Let $f:\mathbb{R}^2\to\mathbb{R}$ such that $f(x,y)+f(y,z)+f(z,x)=0 \text{ } \forall \text{ } x,y,z \in \mathbb{R}.$ Show that there exists a $g:\mathbb{R}\to \mathbb{R}$ such that $f(x,y)=g(x)-g(y).$
This was question $A1$ on the $2008$ Putnam. My attempt is given below.
Put in $x=y=z$ to get $3f(x,x)=0.$ This means that $f(x,x)=0$ for all real $x.$ Now, put in $y=z$ to get $$f(x,y)+f(y,y)+f(y,x)=0=f(x,y)+f(y,x).$$ So, $f(x,y)=-f(y,x)$ for all real $x,y.$ In particular, $f(x,0)=-f(0,x).$ Now, let $g(x):=f(x,0).$ This definition makes sense as it's defined on $\mathbb{R}$ and gives out an output that's in $\mathbb{R}.$ Note that $f(x,y)+f(y,0)+f(0,x)=0.$ This gives $f(x,y)=-f(0,x)-f(y,0)=f(x,0)-f(y,0)=g(x)-g(y).$ But, $x$ and $y$ are arbitrary, so this identity holds for all real $x$ and $y,$ as desired.
Is this proof fine? I'm skeptical since my proof seems too simple to be the correct answer to a Putnam question. Another thing that troubles me is that we could've set $g(x):=f(x,a)$ for some real $a$ and gotten the same answer. Does this mean there are infinitely many such $g?$
Your solution is correct and there are infinitely many solutions. A useful resource for this and other Putnam problems is https://kskedlaya.org/putnam-archive/.

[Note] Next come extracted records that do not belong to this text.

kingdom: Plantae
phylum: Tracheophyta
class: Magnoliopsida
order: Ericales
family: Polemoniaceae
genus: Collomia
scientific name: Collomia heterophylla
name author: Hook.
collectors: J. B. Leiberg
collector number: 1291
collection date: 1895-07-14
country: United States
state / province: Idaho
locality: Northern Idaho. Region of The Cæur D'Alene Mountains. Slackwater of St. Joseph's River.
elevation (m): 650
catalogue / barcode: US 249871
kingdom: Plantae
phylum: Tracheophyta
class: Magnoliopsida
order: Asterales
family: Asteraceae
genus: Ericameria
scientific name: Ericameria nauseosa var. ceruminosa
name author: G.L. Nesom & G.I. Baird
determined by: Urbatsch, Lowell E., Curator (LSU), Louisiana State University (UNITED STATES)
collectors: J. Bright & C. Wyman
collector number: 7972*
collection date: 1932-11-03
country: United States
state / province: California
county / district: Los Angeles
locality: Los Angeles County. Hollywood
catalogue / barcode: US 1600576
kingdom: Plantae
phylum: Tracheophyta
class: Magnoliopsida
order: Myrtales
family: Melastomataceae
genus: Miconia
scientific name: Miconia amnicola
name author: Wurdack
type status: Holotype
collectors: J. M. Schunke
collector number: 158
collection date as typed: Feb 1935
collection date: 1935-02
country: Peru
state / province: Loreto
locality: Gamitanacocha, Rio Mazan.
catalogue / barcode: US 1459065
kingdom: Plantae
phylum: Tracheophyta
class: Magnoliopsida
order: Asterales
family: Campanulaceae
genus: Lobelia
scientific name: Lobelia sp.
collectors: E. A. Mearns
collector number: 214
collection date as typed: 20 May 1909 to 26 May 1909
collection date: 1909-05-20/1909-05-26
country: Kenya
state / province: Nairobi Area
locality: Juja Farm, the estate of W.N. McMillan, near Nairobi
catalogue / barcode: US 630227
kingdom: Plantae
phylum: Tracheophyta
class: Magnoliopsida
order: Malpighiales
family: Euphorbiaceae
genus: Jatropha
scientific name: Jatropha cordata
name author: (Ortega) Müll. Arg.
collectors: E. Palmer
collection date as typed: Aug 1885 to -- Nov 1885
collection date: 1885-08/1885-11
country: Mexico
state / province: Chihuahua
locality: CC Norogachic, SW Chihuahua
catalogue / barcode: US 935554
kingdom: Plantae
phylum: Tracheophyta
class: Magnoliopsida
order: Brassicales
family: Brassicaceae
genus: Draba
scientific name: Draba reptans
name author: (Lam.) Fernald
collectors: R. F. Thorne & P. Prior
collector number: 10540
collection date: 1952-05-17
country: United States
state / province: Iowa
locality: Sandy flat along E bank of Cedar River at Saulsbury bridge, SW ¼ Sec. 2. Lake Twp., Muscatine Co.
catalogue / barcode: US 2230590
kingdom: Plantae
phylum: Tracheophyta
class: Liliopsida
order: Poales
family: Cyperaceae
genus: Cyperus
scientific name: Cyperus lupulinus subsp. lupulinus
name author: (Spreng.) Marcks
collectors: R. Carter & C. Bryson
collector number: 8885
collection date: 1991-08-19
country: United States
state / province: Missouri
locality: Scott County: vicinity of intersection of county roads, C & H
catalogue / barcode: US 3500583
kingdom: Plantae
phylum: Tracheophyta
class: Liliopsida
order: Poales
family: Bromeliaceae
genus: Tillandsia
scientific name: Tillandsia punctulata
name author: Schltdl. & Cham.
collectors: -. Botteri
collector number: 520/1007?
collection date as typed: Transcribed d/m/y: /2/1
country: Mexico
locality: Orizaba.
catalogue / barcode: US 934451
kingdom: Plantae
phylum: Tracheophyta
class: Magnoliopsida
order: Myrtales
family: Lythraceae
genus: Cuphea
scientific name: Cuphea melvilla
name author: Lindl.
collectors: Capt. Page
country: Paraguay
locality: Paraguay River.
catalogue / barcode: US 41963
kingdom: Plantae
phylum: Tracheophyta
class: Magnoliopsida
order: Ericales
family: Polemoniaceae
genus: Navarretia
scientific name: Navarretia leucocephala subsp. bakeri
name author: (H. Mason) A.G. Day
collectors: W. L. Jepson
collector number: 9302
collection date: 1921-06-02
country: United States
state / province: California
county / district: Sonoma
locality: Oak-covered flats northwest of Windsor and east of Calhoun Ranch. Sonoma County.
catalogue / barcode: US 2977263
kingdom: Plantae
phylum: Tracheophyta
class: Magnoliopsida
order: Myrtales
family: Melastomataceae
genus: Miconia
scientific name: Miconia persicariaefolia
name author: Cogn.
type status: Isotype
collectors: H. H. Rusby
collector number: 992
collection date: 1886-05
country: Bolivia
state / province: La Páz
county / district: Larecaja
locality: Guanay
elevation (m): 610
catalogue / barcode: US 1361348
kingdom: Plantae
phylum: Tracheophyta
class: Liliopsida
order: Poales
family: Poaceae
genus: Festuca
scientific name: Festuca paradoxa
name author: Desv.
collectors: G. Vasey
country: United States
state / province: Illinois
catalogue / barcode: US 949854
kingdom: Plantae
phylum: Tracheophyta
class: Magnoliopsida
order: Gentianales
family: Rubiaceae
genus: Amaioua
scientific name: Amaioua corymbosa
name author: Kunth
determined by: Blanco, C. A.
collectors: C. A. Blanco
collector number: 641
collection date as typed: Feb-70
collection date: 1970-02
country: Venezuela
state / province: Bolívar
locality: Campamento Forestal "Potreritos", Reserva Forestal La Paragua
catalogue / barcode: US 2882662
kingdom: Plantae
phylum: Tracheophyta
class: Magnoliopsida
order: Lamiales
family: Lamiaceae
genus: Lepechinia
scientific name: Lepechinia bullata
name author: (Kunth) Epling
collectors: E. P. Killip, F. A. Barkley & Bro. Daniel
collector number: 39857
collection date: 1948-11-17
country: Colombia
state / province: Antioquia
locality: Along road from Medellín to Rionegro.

Looking at the equation $f(x, y) = g(x) - g(y)$, you can notice that if there is some solution for $g$ than $g + c$ (where $c$ is a constant) is also a solution, since the constants cancel each other out.
Noticing such things is often useful when solving functional equations and is a fairly common "trick". In general you could say something along the lines of: Since, if $h(x)$ is a solution, then $h(x) + c$ is also a solution, we can assume that WLOG $h(0) = 0$.